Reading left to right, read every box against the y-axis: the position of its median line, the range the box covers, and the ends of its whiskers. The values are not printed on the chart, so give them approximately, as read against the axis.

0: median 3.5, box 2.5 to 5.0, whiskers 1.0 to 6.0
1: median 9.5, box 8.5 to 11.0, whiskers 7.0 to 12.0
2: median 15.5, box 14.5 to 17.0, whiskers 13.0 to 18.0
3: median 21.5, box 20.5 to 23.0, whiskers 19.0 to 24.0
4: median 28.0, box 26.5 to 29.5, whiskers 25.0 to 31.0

- **Exercise details**
Reproduce every one of the entries above word for word, keeping each line as it appears.

- **Exercise solution**
Reading left to right, read every box against the y-axis: the position of its median line, the range the box covers, and the ends of its whiskers. The values are not printed on the chart, so give them approximately, as read against the axis.

0: median 3.5, box 2.5 to 5.0, whiskers 1.0 to 6.0
1: median 9.5, box 8.5 to 11.0, whiskers 7.0 to 12.0
2: median 15.5, box 14.5 to 17.0, whiskers 13.0 to 18.0
3: median 21.5, box 20.5 to 23.0, whiskers 19.0 to 24.0
4: median 28.0, box 26.5 to 29.5, whiskers 25.0 to 31.0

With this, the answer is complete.